> [COMPLETE THE FOLLOWING]
A. In the passage on ecumenism and the early church councils, how does Walls describe the sixth century?
B. Please continue the passage on ecumenism and the early church councils from its last sentence.

> [PROVIDED PASSAGE]
* * * * *

Should one ask about ecumenism, it is not uncommon to be referred to the early councils of the church. These early councils formalised key elements of the church’s life: creed, canon, and hierarchy. This period and the councils are conceived as exemplar of the unity of the church and its developing forms of authority. But…is it true?

Andrew Walls does not think so. Indeed, he thinks that the opposite is the case. Where the early church manifested an already global reality, Chalcedon (451 CE) and its fallout represented the “end of the shared consciousness that had constituted world Christianity. The sixth century is a neglected Christian watershed – a great ecumenical failure.” Andrew F. Walls, “World Christianity and the Early Church,” in A New Day: Essays on World Christianity in Honor of Lamin Sanneh, ed. Akintunde E. Akinade (New York: Peter Lang, 2010), 26. These ecumenical councils succeeded only in dividing Christians in Europe from those in Asia and those in Africa. The church had become split “along cultural and linguistic lines,” and once this had occurred “it was all too easy for it to happen again. The relations of Greek-speaking and Latin-speaking Christians became increasingly acrimonious until, by the eleventh century, the two had drifted hopelessly apart” (Walls, 26). The early councils, in other words, were the moment of the greatest schism in the Christian church and established a normative pattern of division (along with notions of unity along cultural lines) that continue to the contemporary period.

* * * * *

> [MATERIAL PROVIDED]
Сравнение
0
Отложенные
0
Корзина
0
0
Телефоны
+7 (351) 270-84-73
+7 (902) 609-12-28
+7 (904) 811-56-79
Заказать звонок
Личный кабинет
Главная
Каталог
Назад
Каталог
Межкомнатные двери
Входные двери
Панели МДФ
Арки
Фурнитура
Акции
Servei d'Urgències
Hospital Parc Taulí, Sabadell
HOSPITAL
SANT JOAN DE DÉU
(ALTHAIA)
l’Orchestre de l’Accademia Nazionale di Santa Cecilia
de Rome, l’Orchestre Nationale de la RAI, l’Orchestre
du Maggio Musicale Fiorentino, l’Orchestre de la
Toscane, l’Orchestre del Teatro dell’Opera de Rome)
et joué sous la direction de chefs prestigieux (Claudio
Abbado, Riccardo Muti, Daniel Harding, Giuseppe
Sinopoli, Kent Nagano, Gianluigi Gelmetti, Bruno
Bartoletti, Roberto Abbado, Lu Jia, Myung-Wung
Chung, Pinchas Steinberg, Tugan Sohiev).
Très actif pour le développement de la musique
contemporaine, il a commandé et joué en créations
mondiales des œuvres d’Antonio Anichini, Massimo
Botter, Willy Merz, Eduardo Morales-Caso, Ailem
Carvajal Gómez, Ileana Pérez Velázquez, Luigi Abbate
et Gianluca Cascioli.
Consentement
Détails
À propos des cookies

* * * * *

> [ANSWERS BY TASK]
A. As a neglected Christian watershed, a great ecumenical failure.

B.
To focus the conversation on present ecumenical concerns and theologies, though this is often valorised as a movement of unity against the backdrop of world wars, a number of critical comments have begun to emerge.  For example, in relation to the famous 1910 Edinburgh conference, Raimundo C. Barreto describes it as “one of the final and decisive events of an era of western Christian expansionism,” and that the “unity it proposed to create was…culturally and epistemologically exclusionary, and its understanding of unity was shaped by the Christendom ecumenical project” (Raimundo Cesar Barreto, “How World Christianity Saved the Ecumenical Movement,” Protestantismo em Revista 46, no. 2 (2020): 224). This, however, ended up setting itself against the growth in world Christianity itself. That is, the very rise of the world Christian communion inserted a greater range of difference into the ecumenical question. Ecumenism is today not simply a question of confession and structure, but cultural difference and all that entails regarding embodied forms of the faith. Due to this cultural difference and due to the expectation that unity might be achieved in supposedly “a-cultural” terms, the ecumenical discussion has become depressed. As Barreto suggests, “what had earlier been seen as a blossoming ecumenical era soon began to show signs of frustration and distrust, leading some to perceive the situation as an ecumenical crisis” (Barreto, 225). But such frustration is unwarranted. This is the moment to listen to the Spirit of God speaking through the world Christian communion.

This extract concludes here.